With spot exchange-trade funds (ETFs) for Bitcoin solidly established in the U.S. and spot Ethereum ETFs imminent following initial approval late last month, a new proposal for a Solana ETF in Canada emerged on Thursday.
Canadian investment fund manager 3iQ announced that it has filed to offer The Solana Fund (QSOL), which it said—if approved—“would be the first Solana exchange-traded product to be listed in North America.”
With a market cap of $61 billion as of this writing, Solana (SOL) is the fifth-largest cryptocurrency behind Bitcoin (BTC), Ethereum (ETH), the dollar-pegged Tether (USDT), and Binance Coin (BNB)

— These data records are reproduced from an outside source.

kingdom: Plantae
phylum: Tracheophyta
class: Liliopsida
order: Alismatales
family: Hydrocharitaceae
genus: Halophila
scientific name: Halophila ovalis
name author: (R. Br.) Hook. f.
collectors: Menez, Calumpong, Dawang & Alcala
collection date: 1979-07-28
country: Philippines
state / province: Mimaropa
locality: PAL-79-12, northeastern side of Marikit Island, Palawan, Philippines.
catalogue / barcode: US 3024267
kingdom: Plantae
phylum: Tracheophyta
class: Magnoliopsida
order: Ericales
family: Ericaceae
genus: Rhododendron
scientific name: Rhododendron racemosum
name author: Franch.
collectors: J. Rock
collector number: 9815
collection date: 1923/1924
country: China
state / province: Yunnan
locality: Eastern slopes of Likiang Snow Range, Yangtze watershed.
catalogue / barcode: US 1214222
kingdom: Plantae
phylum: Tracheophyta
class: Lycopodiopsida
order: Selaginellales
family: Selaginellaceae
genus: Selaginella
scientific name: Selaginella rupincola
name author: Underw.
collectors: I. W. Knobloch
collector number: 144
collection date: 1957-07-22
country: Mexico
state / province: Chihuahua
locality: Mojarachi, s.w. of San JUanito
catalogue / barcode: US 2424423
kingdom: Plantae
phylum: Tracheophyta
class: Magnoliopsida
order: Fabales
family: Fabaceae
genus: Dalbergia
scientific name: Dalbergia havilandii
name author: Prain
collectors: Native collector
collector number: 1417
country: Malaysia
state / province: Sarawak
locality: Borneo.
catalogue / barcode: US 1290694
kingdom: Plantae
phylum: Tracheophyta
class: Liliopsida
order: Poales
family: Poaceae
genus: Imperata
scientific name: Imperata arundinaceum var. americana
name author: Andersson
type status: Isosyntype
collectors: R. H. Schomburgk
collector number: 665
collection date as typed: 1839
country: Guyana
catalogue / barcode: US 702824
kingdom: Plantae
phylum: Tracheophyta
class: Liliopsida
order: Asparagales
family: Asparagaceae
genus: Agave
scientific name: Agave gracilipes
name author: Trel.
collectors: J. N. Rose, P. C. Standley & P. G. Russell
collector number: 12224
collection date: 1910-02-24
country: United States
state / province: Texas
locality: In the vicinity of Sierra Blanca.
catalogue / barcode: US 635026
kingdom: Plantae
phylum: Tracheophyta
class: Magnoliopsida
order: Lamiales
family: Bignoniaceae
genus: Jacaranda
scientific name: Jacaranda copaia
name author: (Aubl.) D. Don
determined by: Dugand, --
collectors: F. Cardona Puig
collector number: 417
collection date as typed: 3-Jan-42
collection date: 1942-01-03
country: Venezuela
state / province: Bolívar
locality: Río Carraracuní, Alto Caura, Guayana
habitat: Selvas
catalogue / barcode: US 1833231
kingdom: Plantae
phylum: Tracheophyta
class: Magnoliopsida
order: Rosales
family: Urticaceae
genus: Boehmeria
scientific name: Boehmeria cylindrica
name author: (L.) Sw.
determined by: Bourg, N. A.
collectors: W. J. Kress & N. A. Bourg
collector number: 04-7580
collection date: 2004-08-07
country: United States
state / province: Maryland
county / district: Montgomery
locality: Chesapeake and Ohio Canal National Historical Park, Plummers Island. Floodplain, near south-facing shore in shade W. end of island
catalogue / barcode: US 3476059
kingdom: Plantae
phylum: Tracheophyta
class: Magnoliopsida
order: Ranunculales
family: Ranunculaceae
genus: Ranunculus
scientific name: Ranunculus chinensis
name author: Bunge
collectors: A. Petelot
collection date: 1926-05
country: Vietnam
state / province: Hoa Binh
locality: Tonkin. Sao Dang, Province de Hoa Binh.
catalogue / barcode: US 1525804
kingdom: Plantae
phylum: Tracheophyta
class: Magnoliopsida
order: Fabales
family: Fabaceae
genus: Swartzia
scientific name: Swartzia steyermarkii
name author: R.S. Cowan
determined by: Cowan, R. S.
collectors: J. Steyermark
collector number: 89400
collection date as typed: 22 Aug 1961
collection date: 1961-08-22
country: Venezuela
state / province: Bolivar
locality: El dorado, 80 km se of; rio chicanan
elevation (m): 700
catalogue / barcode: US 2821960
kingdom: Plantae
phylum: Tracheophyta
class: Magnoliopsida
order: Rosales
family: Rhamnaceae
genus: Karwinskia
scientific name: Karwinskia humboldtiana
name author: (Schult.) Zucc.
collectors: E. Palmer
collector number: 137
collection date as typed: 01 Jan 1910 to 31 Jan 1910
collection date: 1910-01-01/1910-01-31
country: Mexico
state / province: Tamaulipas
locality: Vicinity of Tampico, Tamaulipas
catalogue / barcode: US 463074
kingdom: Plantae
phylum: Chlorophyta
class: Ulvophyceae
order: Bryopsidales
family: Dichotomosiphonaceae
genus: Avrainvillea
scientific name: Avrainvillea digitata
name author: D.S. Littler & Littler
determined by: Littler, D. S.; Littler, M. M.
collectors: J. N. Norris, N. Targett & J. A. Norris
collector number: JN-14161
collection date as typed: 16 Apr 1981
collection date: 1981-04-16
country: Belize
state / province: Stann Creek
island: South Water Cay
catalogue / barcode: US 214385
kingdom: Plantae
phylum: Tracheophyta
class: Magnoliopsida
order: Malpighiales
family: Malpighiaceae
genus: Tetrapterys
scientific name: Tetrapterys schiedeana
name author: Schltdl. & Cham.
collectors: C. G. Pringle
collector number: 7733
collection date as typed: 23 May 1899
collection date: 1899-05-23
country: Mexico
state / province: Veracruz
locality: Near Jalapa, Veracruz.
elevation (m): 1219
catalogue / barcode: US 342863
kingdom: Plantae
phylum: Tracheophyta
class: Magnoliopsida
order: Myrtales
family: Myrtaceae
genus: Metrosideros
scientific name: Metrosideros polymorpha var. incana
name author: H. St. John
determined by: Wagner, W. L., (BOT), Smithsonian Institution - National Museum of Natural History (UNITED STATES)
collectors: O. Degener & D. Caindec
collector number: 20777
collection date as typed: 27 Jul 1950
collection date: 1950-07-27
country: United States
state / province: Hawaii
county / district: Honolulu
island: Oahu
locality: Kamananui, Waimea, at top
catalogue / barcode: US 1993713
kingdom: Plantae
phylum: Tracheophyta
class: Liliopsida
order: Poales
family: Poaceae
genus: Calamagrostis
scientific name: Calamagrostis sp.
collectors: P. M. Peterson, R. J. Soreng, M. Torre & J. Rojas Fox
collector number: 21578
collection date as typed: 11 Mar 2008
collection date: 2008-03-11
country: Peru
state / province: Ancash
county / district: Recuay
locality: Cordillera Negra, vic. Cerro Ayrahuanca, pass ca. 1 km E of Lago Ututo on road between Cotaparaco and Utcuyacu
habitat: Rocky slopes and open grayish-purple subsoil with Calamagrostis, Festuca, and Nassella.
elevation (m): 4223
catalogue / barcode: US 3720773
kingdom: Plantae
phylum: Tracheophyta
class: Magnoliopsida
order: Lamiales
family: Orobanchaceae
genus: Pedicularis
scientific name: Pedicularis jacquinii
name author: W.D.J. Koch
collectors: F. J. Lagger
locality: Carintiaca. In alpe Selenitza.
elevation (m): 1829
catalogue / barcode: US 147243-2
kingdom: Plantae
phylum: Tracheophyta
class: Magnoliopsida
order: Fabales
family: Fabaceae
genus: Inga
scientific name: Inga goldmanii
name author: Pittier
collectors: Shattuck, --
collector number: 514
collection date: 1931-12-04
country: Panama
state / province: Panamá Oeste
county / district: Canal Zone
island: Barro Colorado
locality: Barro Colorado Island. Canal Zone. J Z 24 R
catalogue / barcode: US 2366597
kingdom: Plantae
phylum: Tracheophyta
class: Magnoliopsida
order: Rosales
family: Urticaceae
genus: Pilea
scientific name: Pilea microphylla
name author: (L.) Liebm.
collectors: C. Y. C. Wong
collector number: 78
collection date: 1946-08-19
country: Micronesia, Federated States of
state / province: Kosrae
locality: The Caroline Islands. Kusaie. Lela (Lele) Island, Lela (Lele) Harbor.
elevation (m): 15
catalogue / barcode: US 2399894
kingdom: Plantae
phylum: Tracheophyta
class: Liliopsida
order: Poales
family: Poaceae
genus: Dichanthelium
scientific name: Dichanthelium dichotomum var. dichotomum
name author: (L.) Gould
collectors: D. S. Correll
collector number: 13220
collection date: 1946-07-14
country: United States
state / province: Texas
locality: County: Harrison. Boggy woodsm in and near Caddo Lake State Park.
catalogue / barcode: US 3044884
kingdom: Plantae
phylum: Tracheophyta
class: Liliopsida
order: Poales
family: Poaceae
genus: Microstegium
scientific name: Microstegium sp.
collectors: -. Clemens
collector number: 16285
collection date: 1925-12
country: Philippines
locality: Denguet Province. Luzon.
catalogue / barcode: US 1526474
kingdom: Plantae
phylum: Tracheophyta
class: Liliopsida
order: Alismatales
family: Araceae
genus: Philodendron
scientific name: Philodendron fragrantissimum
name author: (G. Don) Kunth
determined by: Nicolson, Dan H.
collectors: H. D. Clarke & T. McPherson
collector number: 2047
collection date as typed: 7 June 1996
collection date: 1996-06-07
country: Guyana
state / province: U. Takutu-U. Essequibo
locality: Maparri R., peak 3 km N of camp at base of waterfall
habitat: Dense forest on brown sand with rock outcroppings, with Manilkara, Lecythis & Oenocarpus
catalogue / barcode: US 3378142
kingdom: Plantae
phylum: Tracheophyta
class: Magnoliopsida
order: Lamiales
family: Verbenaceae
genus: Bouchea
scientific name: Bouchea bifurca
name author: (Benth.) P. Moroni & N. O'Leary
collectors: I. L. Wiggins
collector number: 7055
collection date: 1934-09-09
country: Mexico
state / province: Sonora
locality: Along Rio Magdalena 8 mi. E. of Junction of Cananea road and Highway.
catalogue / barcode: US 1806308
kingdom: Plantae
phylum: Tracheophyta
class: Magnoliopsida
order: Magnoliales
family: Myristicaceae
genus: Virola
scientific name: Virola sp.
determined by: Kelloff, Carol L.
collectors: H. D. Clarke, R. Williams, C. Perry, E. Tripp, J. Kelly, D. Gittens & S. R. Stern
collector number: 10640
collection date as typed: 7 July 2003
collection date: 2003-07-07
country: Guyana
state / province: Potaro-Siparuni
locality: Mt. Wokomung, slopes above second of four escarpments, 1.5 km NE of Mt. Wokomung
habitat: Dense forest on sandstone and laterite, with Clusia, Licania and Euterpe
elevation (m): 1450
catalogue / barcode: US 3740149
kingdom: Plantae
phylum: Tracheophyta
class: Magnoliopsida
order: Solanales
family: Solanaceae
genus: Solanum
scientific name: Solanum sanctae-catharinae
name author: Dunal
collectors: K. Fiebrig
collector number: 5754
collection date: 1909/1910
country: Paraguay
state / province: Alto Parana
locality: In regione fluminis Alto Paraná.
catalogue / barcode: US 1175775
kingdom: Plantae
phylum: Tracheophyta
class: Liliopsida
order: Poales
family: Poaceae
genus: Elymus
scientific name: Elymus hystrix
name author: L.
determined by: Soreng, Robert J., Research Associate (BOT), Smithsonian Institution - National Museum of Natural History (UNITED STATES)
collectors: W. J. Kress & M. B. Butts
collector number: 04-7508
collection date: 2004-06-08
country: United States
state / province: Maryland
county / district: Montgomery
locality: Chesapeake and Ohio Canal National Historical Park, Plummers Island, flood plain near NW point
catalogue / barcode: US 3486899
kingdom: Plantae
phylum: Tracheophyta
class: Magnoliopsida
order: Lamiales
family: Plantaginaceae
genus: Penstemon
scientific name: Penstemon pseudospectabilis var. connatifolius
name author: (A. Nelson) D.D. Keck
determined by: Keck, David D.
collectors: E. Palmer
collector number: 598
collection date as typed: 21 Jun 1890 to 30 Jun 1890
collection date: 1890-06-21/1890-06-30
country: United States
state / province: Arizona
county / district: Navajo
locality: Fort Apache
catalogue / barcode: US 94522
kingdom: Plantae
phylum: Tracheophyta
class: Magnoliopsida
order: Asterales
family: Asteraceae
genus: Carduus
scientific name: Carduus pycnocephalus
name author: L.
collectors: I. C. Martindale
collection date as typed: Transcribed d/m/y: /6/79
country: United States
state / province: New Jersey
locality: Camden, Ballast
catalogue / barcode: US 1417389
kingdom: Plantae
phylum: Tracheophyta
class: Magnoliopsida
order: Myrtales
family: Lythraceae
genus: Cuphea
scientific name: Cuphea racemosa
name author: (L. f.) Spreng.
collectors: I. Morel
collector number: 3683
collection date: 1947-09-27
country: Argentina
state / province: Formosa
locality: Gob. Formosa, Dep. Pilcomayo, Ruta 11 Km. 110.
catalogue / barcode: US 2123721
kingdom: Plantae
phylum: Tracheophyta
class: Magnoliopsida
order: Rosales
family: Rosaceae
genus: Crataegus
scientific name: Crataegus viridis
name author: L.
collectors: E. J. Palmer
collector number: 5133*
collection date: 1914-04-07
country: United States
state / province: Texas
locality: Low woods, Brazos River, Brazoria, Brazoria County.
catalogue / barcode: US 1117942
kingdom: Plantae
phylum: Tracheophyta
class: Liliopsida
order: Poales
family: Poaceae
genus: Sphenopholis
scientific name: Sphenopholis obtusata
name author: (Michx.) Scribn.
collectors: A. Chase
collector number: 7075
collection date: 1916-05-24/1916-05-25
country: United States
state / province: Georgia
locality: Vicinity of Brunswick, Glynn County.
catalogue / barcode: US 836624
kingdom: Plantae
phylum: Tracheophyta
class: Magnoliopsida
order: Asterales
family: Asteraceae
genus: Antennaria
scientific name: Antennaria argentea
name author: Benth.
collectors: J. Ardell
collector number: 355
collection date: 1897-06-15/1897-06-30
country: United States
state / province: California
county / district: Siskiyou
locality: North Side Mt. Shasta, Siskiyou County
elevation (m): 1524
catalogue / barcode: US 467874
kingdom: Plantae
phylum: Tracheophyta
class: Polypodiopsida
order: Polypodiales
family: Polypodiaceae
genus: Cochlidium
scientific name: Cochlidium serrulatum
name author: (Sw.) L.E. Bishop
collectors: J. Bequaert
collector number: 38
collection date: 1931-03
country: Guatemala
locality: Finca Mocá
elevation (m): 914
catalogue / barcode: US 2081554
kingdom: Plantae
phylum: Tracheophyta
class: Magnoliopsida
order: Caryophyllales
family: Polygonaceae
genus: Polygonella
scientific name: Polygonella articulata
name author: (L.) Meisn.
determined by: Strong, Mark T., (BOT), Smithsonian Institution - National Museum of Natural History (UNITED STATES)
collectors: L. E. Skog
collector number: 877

3iQ says the fund will be offered on the Toronto Stock Exchange “in relation to an initial public offering.”
“The Solana Fund offers easy exposure to SOL without technical complexity,” the company wrote. “As part of our investment strategy, the Solana Fund will stake SOL to earn rewards.”
The company already offers ETFs based on Bitcoin and Ethereum, but its move to support Solana adds weight to speculation over which cryptocurrencies U.S. regulators will approve next for such funds.
British bank Standard Chartered has predicted Solana and XRP would be the next coins to get a green light for the ETF treatment from the Securities and Exchange Commission (SEC).
“In several cases the core technology is so similar to ETH it would be difficult for the SEC to claim they were securities given the ETH position,” wrote Geoffrey Kendrick, Standard Chartered’s head of crypto research.
Tether and WAX co-founder William Quigley agreed, recently telling Decrypt that fund managers will inevitably move to the “next hot new thing” with Solana as a likely option.
“Every time Wall Street packages a new product to sell to consumers, if that product is successful, you can guarantee there will be copycats,” he said, pointing to the massive investments flowing into Bitcoin spot ETFs. ”We will continue to see new ETFs launching until there's a big pullback.”
“Canada had spot Bitcoin and spot Ethereum ETFs before the U.S. even got futures ETFs for either asset,” observed Bloomberg analyst James Seyffart on Twitter. He also pointed out that Solana funds are nothing new globally.
“You guys would be stunned to realize we already have over $1 billion in Solana ETPs elsewhere in the world,” he tweeted, including a list of funds from providers like 21Shares, VanEck, and WisdomTree.
In the U.S., attention is largely focused on the launch of spot Ethereum ETFs, which were unexpectedly approved by the SEC last month. Bitwise debuted a television ad touting Ethereum earlier today, with analysts predicting the funds will go live on July 2.